AI Is Deciding Our Lives. Are Women Deciding AI?
- Karine Megerdoomian

- 9 hours ago
- 3 min read
This piece is adapted from an invited talk at the FEMINNO Armenia CSW70 parallel event, part of the United Nations Commission on the Status of Women.
Language is one of the primary ways power operates in society. As AI systems increasingly interpret human language, they shape what we see, how we are evaluated, and how information is summarized.
This raises a critical question: who is visible to these systems—and who is not?
Women are already underrepresented in the AI world. But not all women are affected equally. Women from low-resource language communities (those without a strong digital presence), and women from minority groups, face a form of double erasure ... by gender, and by language. Their ways of speaking, cultural norms, and lived realities are often absent from the data used to train AI systems.
This is not only a question of bias. It is a question of invisibility.
Many languages spoken in marginalized or indigenous communities have little to no representation in the data used to train AI systems. In some cases, they lack even basic digital resources such as corpora, benchmarks, or evaluation frameworks. When these languages are missing, the people who speak them are excluded as well.
Those absences are then carried into AI systems that shape access to critical domains such as legal services, healthcare, employment.
So we have to ask:
Whose language counts as data?
Whose norms are treated as standard?
There is also a deeper challenge. When communities are asked to contribute their data to AI systems, many hesitate—and with good reason. Too often, data is extracted, tools are developed elsewhere, and little value is returned. In some cases, these tools are even used in ways that harm the very communities they were meant to represent.

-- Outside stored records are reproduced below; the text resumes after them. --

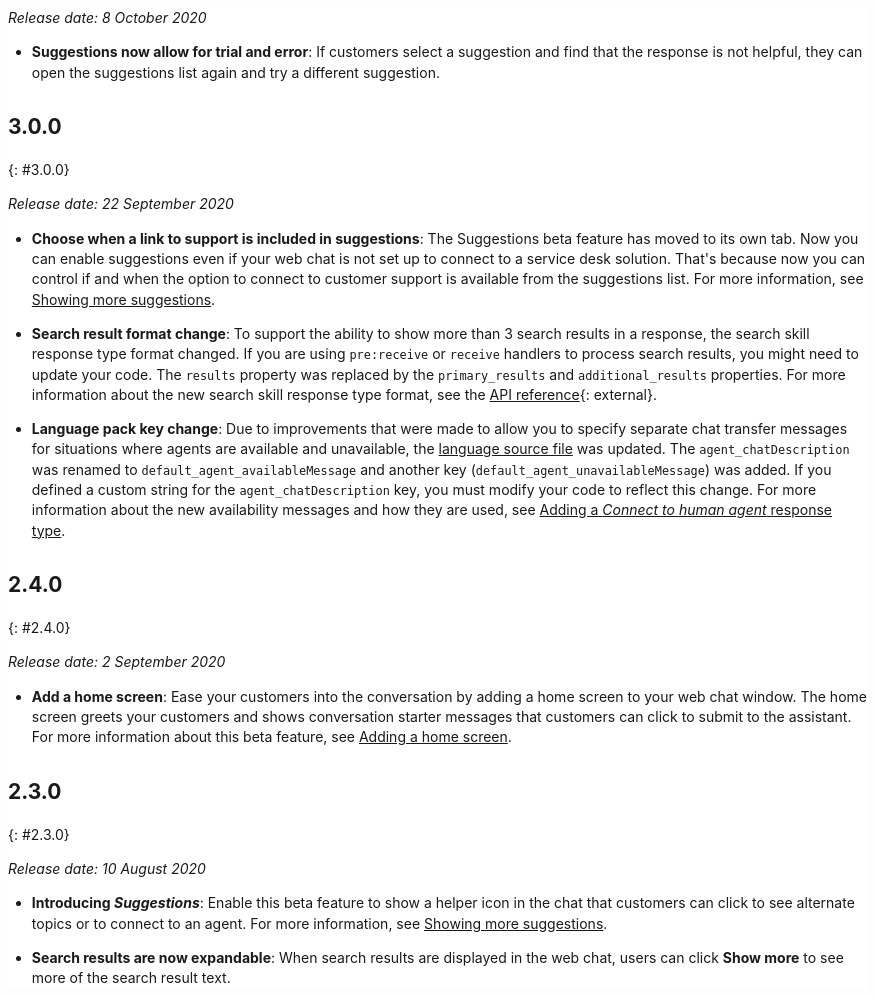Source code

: *Release date: 8 October 2020*

- **Suggestions now allow for trial and error**: If customers select a suggestion and find that the response is not helpful, they can open the suggestions list again and try a different suggestion.

## 3.0.0
{: #3.0.0}

*Release date: 22 September 2020*

- **Choose when a link to support is included in suggestions**: The Suggestions beta feature has moved to its own tab. Now you can enable suggestions even if your web chat is not set up to connect to a service desk solution. That's because now you can control if and when the option to connect to customer support is available from the suggestions list. For more information, see [Showing more suggestions](/docs/assistant?topic=assistant-deploy-web-chat#deploy-web-chat-alternate).

- **Search result format change**: To support the ability to show more than 3 search results in a response, the search skill response type format changed. If you are using `pre:receive` or `receive` handlers to process search results, you might need to update your code. The `results` property was replaced by the `primary_results` and `additional_results` properties. For more information about the new search skill response type format, see the [API reference](https://cloud.ibm.com/apidocs/assistant/assistant-v2#message){: external}.

- **Language pack key change**: Due to improvements that were made to allow you to specify separate chat transfer messages for situations where agents are available and unavailable, the [language source file](https://github.com/watson-developer-cloud/assistant-web-chat/tree/master/languages) was updated. The `agent_chatDescription` was renamed to `default_agent_availableMessage` and another key (`default_agent_unavailableMessage`) was added. If you defined a custom string for the `agent_chatDescription` key, you must modify your code to reflect this change. For more information about the new availability messages and how they are used, see [Adding a *Connect to human agent* response type](/docs/assistant?topic=assistant-dialog-overview#dialog-overview-add-connect-to-human-agent).

## 2.4.0
{: #2.4.0}

*Release date: 2 September 2020*

- **Add a home screen**: Ease your customers into the conversation by adding a home screen to your web chat window. The home screen greets your customers and shows conversation starter messages that customers can click to submit to the assistant. For more information about this beta feature, see [Adding a home screen](/docs/assistant?topic=assistant-deploy-web-chat#deploy-web-chat-home-screen).

## 2.3.0
{: #2.3.0}

*Release date: 10 August 2020*

- **Introducing *Suggestions***: Enable this beta feature to show a helper icon in the chat that customers can click to see alternate topics or to connect to an agent. For more information, see [Showing more suggestions](/docs/assistant?topic=assistant-deploy-web-chat#deploy-web-chat-alternate).

- **Search results are now expandable**: When search results are displayed in the web chat, users can click **Show more** to see more of the search result text.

The answer is not simply more participation. It is ownership.
At a basic level, this means communities have control over how their language data is collected, used, and shared. In practice, this can take different forms: community-owned datasets, licensing agreements, or models trained locally so that data never leaves the community.

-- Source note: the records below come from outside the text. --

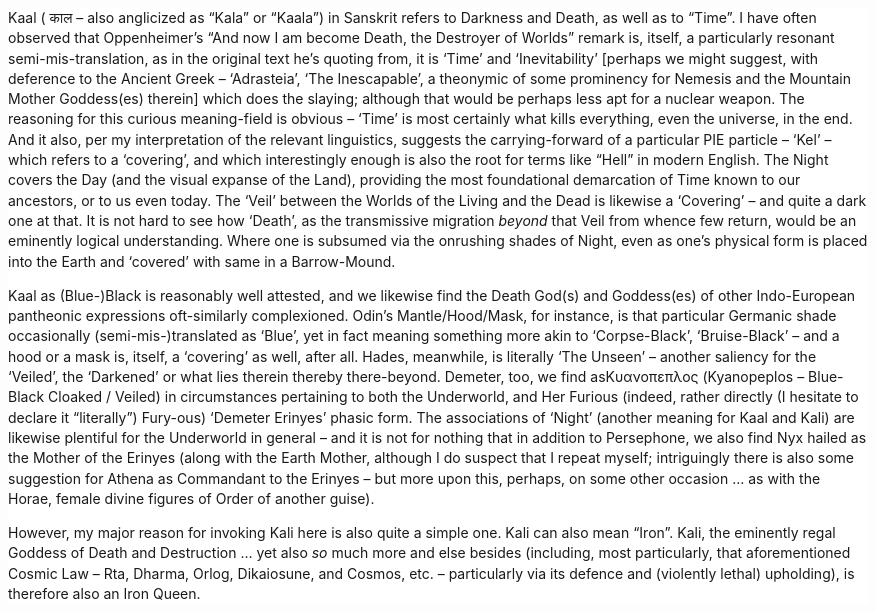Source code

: Kaal ( काल – also anglicized as “Kala” or “Kaala”) in Sanskrit refers to
Darkness and Death, as well as to “Time”. I have often observed that
Oppenheimer’s “And now I am become Death, the Destroyer of Worlds”
remark is, itself, a particularly resonant semi-mis-translation, as in
the original text he’s quoting from, it is ‘Time’ and ‘Inevitability’
\[perhaps we might suggest, with deference to the Ancient Greek –
‘Adrasteia’, ‘The Inescapable’, a theonymic of some prominency for
Nemesis and the Mountain Mother Goddess(es) therein\] which does the
slaying; although that would be perhaps less apt for a nuclear weapon.
The reasoning for this curious meaning-field is obvious – ‘Time’ is most
certainly what kills everything, even the universe, in the end. And it
also, per my interpretation of the relevant linguistics, suggests the
carrying-forward of a particular PIE particle – ‘Kel’ – which refers to
a ‘covering’, and which interestingly enough is also the root for terms
like “Hell” in modern English. The Night covers the Day (and the visual
expanse of the Land), providing the most foundational demarcation of
Time known to our ancestors, or to us even today. The ‘Veil’ between the
Worlds of the Living and the Dead is likewise a ‘Covering’ – and quite a
dark one at that. It is not hard to see how ‘Death’, as the transmissive
migration *beyond* that Veil from whence few return, would be an
eminently logical understanding. Where one is subsumed via the onrushing
shades of Night, even as one’s physical form is placed into the Earth
and ‘covered’ with same in a Barrow-Mound.

Kaal as (Blue-)Black is reasonably well attested, and we likewise find
the Death God(s) and Goddess(es) of other Indo-European pantheonic
expressions oft-similarly complexioned. Odin’s Mantle/Hood/Mask, for
instance, is that particular Germanic shade occasionally
(semi-mis-)translated as ‘Blue’, yet in fact meaning something more akin
to ‘Corpse-Black’, ‘Bruise-Black’ – and a hood or a mask is, itself, a
‘covering’ as well, after all. Hades, meanwhile, is literally ‘The
Unseen’ – another saliency for the ‘Veiled’, the ‘Darkened’ or what lies
therein thereby there-beyond. Demeter, too, we find asΚυανοπεπλος
(Kyanopeplos – Blue-Black Cloaked / Veiled) in circumstances pertaining
to both the Underworld, and Her Furious (indeed, rather directly (I
hesitate to declare it “literally”) Fury-ous) ‘Demeter Erinyes’ phasic
form. The associations of ‘Night’ (another meaning for Kaal and Kali)
are likewise plentiful for the Underworld in general – and it is not for
nothing that in addition to Persephone, we also find Nyx hailed as the
Mother of the Erinyes (along with the Earth Mother, although I do
suspect that I repeat myself; intriguingly there is also some suggestion
for Athena as Commandant to the Erinyes – but more upon this, perhaps,
on some other occasion … as with the Horae, female divine figures of
Order of another guise).

However, my major reason for invoking Kali here is also quite a simple
one. Kali can also mean “Iron”. Kali, the eminently regal Goddess of
Death and Destruction … yet also *so* much more and else besides
(including, most particularly, that aforementioned Cosmic Law – Rta,
Dharma, Orlog, Dikaiosune, and Cosmos, etc. – particularly via its
defence and (violently lethal) upholding), is therefore also an Iron
Queen.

These approaches are not theoretical. We already see them in other domains—such as healthcare and Indigenous data governance. AI has simply not caught up.

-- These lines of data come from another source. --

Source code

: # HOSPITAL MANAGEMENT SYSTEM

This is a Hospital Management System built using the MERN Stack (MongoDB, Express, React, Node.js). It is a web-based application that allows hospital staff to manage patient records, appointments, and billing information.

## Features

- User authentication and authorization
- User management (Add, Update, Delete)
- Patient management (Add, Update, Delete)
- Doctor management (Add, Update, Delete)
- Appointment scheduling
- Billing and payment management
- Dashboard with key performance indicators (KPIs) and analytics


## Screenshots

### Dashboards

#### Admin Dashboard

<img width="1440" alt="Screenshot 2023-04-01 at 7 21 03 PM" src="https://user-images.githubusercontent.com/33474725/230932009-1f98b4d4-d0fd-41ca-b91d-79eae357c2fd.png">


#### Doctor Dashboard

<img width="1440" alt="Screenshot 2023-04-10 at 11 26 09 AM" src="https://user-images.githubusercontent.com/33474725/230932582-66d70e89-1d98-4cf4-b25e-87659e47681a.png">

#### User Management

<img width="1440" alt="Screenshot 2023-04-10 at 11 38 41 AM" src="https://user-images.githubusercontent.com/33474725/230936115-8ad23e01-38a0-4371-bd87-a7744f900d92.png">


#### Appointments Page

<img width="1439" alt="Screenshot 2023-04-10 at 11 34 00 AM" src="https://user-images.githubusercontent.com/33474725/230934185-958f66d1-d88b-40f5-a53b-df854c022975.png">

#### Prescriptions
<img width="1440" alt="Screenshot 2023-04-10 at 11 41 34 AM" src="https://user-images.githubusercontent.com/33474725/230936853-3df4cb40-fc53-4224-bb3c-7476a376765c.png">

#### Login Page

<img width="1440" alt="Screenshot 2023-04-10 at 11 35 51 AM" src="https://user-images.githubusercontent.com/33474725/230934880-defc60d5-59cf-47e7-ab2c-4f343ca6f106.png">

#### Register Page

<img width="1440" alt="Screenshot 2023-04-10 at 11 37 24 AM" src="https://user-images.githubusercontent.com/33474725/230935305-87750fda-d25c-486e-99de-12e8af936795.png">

There are also concrete technical and legal mechanisms that support this:
Data trusts, where a community collectively owns and governs its data, deciding who can access it and under what conditions
Federated learning, where models are trained locally and data never leaves the community
Benefit-sharing frameworks, where value generated from data is returned to the communities that contributed it
These models shift the question from access to agency.
To see why this matters, consider a simple example. Persian has a social system called taarof, a form of politeness where what is said and what is meant are deliberately not the same. Offers are refused before being accepted; requests are often indirect. This is not ambiguity, but a structured system encoding social relationships and norms.
When we tested large language models on taarof, they struggled—not because they lacked vocabulary, but because they lacked cultural understanding.
And Persian, with over 90 million speakers, has a relatively strong digital presence.
Now consider languages with far less representation such as Kurdish, Balochi, Mazandarani, Taleshi, spoken in communities that are already marginalized, and among the least visible in AI systems.
If we only look at gender in dominant languages, we miss this layer entirely.
If we want a more equitable AI future, women cannot be only users of these systems. They must be involved in shaping the data, defining the norms, and governing how language is interpreted across cultures.